Bug 132414

Summary: Allow multi-character delimiters in CSV import
Product: LibreOffice Reporter: Mikhail Novosyolov <mikhailnov>
Component: CalcAssignee: Not Assigned <libreoffice-bugs>
Status: RESOLVED WONTFIX    
Severity: enhancement CC: 79045_79045, erack, heiko.tietze, ming.v.hua, vsfoote
Priority: medium    
Version: 6.4.3.2 release   
Hardware: All   
OS: All   
See Also: https://bugs.documentfoundation.org/show_bug.cgi?id=127718
Whiteboard:
Crash report or crash signature: Regression By:
Bug Depends on:    
Bug Blocks: 109239    
Attachments: Example CSV
Screenshot illustrating the bug

Description Mikhail Novosyolov 2020-04-25 19:06:18 UTC
Description:
Example CSV:

3305460;;import/gcc;;i686;;error: in `/builddir/build/BUILD/gcc-8.3.0/BUILD': ;;xxx

Here 2 ";" are a separator, but, when csv is opened in Calc, despite how many ";" I write to the filed "Separator", LibreOffice thinks that only one ";" is a separator and makes empty columns.

Steps to Reproduce:
.

Actual Results:
.

Expected Results:
.


Reproducible: Always


User Profile Reset: No



Additional Info:
.
Comment 1 Mikhail Novosyolov 2020-04-25 19:06:40 UTC
Created attachment 159931 [details]
Example CSV
Comment 2 Mikhail Novosyolov 2020-04-25 19:07:02 UTC
Created attachment 159932 [details]
Screenshot illustrating the bug
Comment 3 Ming Hua 2020-04-25 20:09:49 UTC
For me, choosing "semicolon" and "merge delimiters" got rid of the empty columns and imported the example CSV file as desired.  Can you try this as well?
Comment 4 Roman Kuznetsov 2020-04-25 22:41:34 UTC
Your report looks as RFE like "Add opportunity to set up any number of symbols as one separator"
Comment 5 Ming Hua 2020-05-02 21:38:42 UTC
Mikhail, please give a reply about
1. Does my suggesting in comment #3 solve you problem?
2. Do you want to propose an enhancement about using multiple characters as separator, like Roman said in comment #4?
Comment 6 Mikhail Novosyolov 2020-05-11 05:30:36 UTC
(In reply to Ming Hua from comment #5)
> Mikhail, please give a reply about
> 1. Does my suggesting in comment #3 solve you problem?
Yes, it does, thank you, but it is not obvious at all and I do not catch the logics behind this behaviour
> 2. Do you want to propose an enhancement about using multiple characters as
> separator, like Roman said in comment #4?
I did not understand what Roman meant.

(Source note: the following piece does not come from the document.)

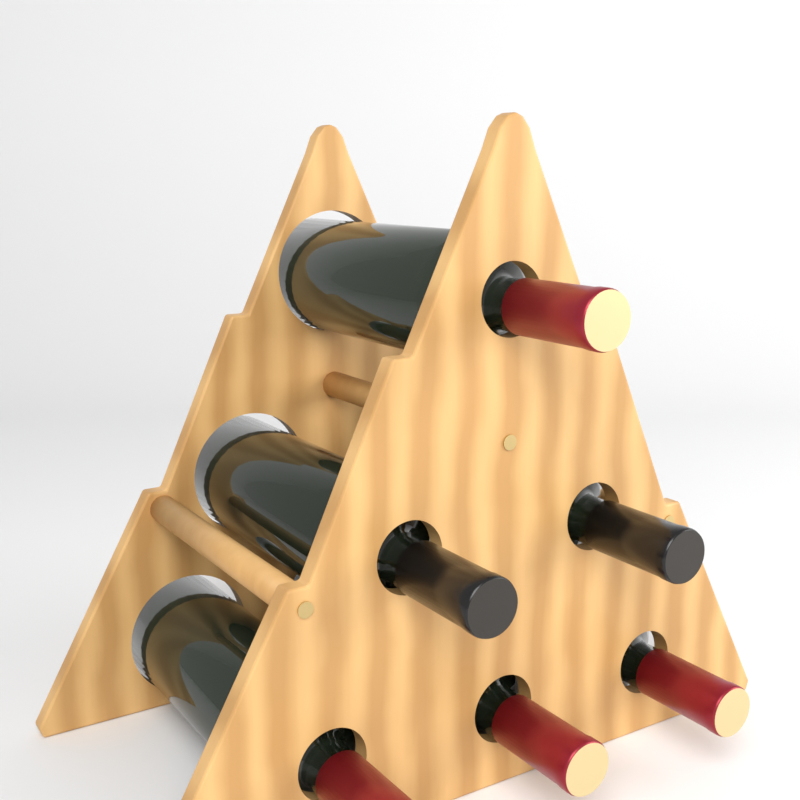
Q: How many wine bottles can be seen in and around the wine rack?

If I specify ';;' as A separator (a = one), why does LibreOffice ignore the second ';'?
Comment 7 Mikhail Novosyolov 2020-05-11 05:32:01 UTC
E.g.
cat *.csv | awk -F ';;' '{print $1}'
works as I want
I expected the same behaviour from LibreOffice
Comment 8 QA Administrators 2020-05-12 03:52:58 UTC Comment hidden (obsolete)
Comment 9 Buovjaga 2020-08-28 18:59:18 UTC
Indeed, discussed before: https://bugs.documentfoundation.org/show_bug.cgi?id=127718#c4

Stuart mentions that any Unicode glyphs can be used as separators. It does work with emojis, but you still need to merge the delimiters.
Comment 10 Heiko Tietze 2020-09-10 13:47:38 UTC
You can escape characters that shouldn't be used as delimiter. Like "Foo;";"Bar";";";"Baz". Plenty of options and I would rather stick to the single character separator to keep things simple and familiar. Consider users complaining why ; doesn't work after unintentionally adding a space after, ie. "; ". => WF
Comment 11 Eike Rathke 2020-09-10 19:40:00 UTC
Heiko, that does not address the original request that asks to be able to specify a sequence of characters like ';;' two semicolons to be treated as *one* separator, as the original data uses such field delimiter. It's nothing about quoting or escaping extraneous semicolons. The data probably is delimited such to cater for the case where one semicolon could be part of a field content and the generator software is too lazy to quote and escape field content.

However, the Merge Delimiters option exactly solves this very problem except the case of a semicolon embedded in field content. If that is really needed then pre-process the data before importing to make it comply with the syntax of RFC 4180 (using any delimiter, not restricted to comma).

I'd rather not reimplement everything to allow a delimiter string instead of a delimiter character..


(In reply to Mikhail Novosyolov from comment #6)
> If I specify ';;' as A separator (a =
> one), why does LibreOffice ignore the second ';'?
In the Other input field one can specify a list of single character delimiters, not a string that is used as one delimiter.
Comment 12 Justin L 2020-12-15 11:41:45 UTC
(In reply to Eike Rathke from comment #11)
> pre-process the data before importing to make it comply with the syntax
> of RFC 4180 (using any delimiter, not restricted to comma).

Yes - exactly. LibreOffice does not need to cater to every conceivable textual data model. Anyone trying to manipulate text data should be able to search/replace with something like a | or whatever will work for their data set.

> I'd rather not reimplement everything to allow a delimiter string instead of
> a delimiter character..

WONTFIX